## What this task involves
Copy out the records word for word, starting at the very beginning and ending with the line that contains "في الوثيقة التي".

..........

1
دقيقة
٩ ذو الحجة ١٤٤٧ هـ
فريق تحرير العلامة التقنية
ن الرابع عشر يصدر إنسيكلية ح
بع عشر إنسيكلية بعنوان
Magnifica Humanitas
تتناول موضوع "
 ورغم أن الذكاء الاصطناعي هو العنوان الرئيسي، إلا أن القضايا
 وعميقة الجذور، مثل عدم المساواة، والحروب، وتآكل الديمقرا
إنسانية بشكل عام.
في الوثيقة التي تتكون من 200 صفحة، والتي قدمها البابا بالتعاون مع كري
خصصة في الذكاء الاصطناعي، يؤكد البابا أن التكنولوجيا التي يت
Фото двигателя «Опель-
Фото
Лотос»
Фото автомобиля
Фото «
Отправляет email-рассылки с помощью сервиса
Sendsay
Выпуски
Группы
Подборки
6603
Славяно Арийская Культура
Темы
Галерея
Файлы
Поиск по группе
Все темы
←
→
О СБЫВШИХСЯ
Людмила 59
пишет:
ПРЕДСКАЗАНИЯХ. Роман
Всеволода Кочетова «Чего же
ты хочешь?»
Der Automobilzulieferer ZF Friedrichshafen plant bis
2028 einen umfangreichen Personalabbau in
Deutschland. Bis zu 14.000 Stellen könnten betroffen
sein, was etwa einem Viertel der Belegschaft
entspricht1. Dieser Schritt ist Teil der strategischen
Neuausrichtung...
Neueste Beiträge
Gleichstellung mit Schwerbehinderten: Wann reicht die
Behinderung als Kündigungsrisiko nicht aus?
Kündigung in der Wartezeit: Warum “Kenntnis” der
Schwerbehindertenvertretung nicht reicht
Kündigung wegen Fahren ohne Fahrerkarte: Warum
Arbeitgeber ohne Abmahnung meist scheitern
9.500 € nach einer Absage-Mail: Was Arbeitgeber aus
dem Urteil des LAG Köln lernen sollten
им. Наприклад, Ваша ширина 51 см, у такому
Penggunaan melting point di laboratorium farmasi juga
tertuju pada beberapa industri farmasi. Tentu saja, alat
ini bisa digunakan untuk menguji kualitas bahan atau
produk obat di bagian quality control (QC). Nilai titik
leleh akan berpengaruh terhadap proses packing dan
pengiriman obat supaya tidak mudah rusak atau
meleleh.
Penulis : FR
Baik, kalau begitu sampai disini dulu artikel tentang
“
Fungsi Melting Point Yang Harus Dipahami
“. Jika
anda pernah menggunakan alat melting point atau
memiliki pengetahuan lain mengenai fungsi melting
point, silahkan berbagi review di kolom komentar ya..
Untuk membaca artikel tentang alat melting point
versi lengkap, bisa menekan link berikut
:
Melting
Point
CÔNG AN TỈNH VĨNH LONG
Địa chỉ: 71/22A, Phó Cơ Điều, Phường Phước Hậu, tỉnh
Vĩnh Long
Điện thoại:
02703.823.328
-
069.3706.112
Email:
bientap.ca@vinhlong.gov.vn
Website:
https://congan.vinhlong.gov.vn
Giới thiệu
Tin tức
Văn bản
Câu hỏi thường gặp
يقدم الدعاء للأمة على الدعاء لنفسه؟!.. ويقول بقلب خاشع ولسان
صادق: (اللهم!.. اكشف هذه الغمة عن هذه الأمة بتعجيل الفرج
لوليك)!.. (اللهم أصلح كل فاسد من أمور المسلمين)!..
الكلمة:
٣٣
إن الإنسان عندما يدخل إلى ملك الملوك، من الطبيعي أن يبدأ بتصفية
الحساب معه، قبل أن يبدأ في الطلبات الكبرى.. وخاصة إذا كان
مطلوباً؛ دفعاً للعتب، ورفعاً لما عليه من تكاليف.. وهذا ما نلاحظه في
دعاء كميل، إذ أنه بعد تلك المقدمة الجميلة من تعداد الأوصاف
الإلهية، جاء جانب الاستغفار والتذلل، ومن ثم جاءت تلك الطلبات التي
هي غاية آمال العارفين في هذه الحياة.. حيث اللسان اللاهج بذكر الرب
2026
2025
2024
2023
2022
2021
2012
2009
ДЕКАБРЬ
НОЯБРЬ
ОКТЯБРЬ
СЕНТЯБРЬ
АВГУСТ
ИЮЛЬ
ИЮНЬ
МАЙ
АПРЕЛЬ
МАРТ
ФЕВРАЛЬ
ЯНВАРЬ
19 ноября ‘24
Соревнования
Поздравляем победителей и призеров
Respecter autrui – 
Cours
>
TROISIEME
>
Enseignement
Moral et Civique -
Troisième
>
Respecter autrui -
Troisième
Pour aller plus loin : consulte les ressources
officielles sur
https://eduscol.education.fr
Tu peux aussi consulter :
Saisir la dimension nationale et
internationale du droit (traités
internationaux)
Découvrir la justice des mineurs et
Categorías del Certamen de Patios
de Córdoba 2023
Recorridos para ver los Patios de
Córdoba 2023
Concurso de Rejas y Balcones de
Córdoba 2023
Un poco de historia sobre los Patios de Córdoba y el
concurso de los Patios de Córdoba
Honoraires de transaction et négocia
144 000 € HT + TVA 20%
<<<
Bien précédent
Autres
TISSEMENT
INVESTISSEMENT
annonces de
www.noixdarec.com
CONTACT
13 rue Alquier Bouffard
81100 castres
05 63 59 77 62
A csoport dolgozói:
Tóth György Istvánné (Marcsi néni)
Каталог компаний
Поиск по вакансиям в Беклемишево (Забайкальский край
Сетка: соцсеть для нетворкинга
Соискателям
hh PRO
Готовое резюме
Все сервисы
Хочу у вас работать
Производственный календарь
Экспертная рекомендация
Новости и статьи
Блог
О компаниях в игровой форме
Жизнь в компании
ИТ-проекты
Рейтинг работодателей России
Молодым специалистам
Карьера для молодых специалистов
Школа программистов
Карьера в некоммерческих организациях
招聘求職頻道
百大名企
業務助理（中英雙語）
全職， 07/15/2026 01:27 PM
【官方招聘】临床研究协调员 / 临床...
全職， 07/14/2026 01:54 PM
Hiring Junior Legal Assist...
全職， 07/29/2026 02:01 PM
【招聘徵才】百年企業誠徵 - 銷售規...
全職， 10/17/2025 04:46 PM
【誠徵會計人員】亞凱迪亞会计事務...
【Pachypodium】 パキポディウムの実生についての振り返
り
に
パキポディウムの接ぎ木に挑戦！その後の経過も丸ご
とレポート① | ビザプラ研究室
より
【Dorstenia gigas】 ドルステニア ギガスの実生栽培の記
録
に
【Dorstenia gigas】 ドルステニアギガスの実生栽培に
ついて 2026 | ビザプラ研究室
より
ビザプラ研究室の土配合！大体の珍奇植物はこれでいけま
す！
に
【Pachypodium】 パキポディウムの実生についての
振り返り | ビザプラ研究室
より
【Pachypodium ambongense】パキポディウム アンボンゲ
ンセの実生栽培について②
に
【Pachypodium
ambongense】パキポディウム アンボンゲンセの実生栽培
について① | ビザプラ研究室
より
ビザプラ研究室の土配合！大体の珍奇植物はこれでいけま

..........

## Answer to this exercise
1
دقيقة
٩ ذو الحجة ١٤٤٧ هـ
فريق تحرير العلامة التقنية
ن الرابع عشر يصدر إنسيكلية ح
بع عشر إنسيكلية بعنوان
Magnifica Humanitas
تتناول موضوع "
 ورغم أن الذكاء الاصطناعي هو العنوان الرئيسي، إلا أن القضايا
 وعميقة الجذور، مثل عدم المساواة، والحروب، وتآكل الديمقرا
إنسانية بشكل عام.
في الوثيقة التي تتكون من 200 صفحة، والتي قدمها البابا بالتعاون مع كري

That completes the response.